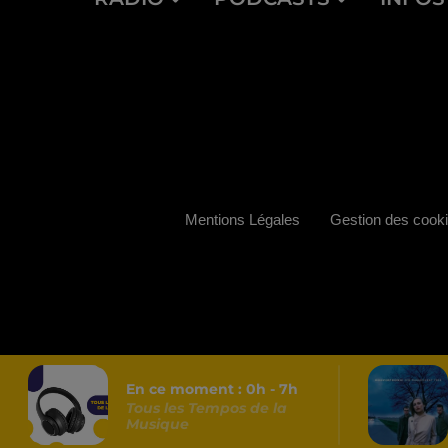
Mentions Légales
Gestion des cook
En ce moment :
0
h -
7
h
Tous les Tempos de la
Musique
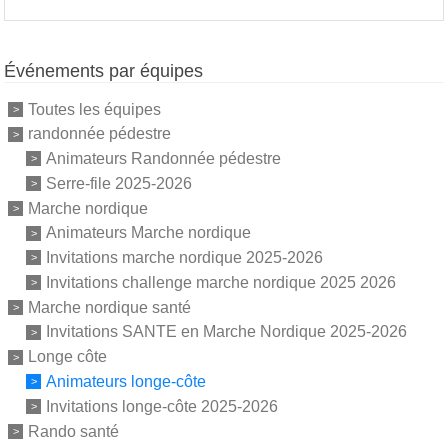
Événements par équipes
Toutes les équipes
randonnée pédestre
Animateurs Randonnée pédestre
Serre-file 2025-2026
Marche nordique
Animateurs Marche nordique
Invitations marche nordique 2025-2026
Invitations challenge marche nordique 2025 2026
Marche nordique santé
Invitations SANTE en Marche Nordique 2025-2026
Longe côte
Animateurs longe-côte
Invitations longe-côte 2025-2026
Rando santé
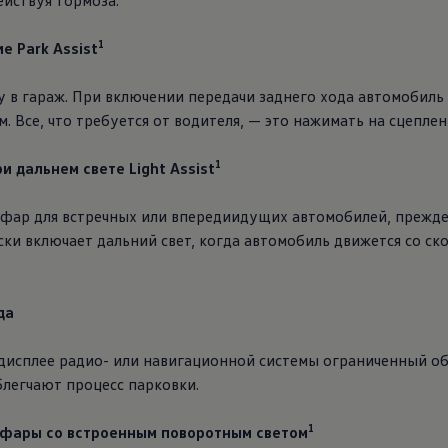
йствуя тормоза.
1
 Park Assist
в гараж. При включении передачи заднего хода автомобиль 
 Все, что требуется от водителя, — это нажимать на сцеплени
1
 дальнем свете Light Assist
 фар для встречных или впередиидущих автомобилей, прежде
ски включает дальний свет, когда автомобиль движется со ск
да
дисплее радио- или навигационной системы ограниченный об
легчают процесс парковки.
1
фары со встроенным поворотным светом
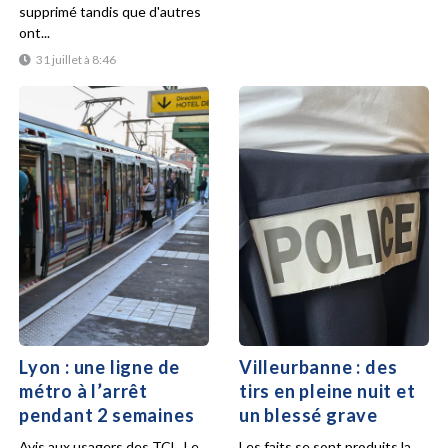
supprimé tandis que d'autres
ont...
31 juillet à 8:46
Lyon : une ligne de
Villeurbanne : des
métro à l’arrêt
tirs en pleine nuit et
pendant 2 semaines
un blessé grave
Avis aux usagers des TCL. Le
Les faits se sont produits la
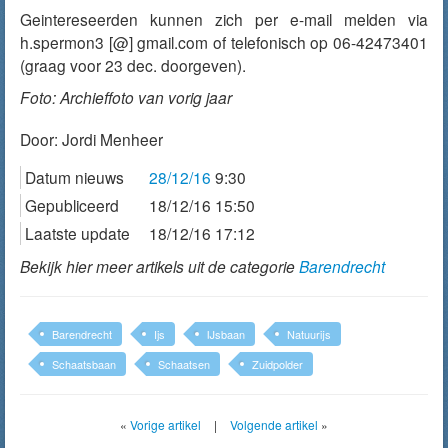
Geintereseerden kunnen zich per e-mail melden via
h.spermon3 [@] gmail.com of telefonisch op 06-42473401
(graag voor 23 dec. doorgeven).
Foto: Archieffoto van vorig jaar
Door:
Jordi Menheer
Datum nieuws
28/12/16
9:30
Gepubliceerd
18/12/16 15:50
Laatste update
18/12/16 17:12
Bekijk hier meer artikels uit de categorie
Barendrecht
Barendrecht
Ijs
IJsbaan
Natuurijs
Schaatsbaan
Schaatsen
Zuidpolder
«
Vorige artikel
|
Volgende artikel
»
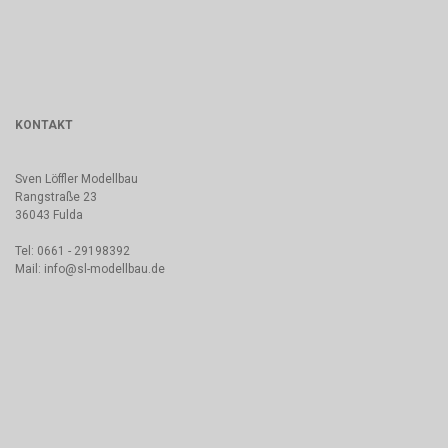
KONTAKT
Sven Löffler Modellbau
Rangstraße 23
36043 Fulda
Tel: 0661 - 29198392
Mail: info@sl-modellbau.de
---------------
**Task description:**
Write out each line of the listing above, exactly, from its first line to the line holding "Geintereseerden kunnen zich", inclusive. Skip the pictures.

**The answer:**
Mentions Légales
Gestion des cook
En ce moment :
0
h -
7
h
Tous les Tempos de la
Musique
Événements par équipes
Toutes les équipes
randonnée pédestre
Animateurs Randonnée pédestre
Serre-file 2025-2026
Marche nordique
Animateurs Marche nordique
Invitations marche nordique 2025-2026
Invitations challenge marche nordique 2025 2026
Marche nordique santé
Invitations SANTE en Marche Nordique 2025-2026
Longe côte
Animateurs longe-côte
Invitations longe-côte 2025-2026
Rando santé
йствуя тормоза.
1
 Park Assist
в гараж. При включении передачи заднего хода автомобиль 
 Все, что требуется от водителя, — это нажимать на сцеплени
1
 дальнем свете Light Assist
 фар для встречных или впередиидущих автомобилей, прежде
ски включает дальний свет, когда автомобиль движется со ск
да
дисплее радио- или навигационной системы ограниченный об
легчают процесс парковки.
1
фары со встроенным поворотным светом
supprimé tandis que d'autres
ont...
31 juillet à 8:46
Lyon : une ligne de
Villeurbanne : des
métro à l’arrêt
tirs en pleine nuit et
pendant 2 semaines
un blessé grave
Avis aux usagers des TCL. Le
Les faits se sont produits la
Geintereseerden kunnen zich per e-mail melden via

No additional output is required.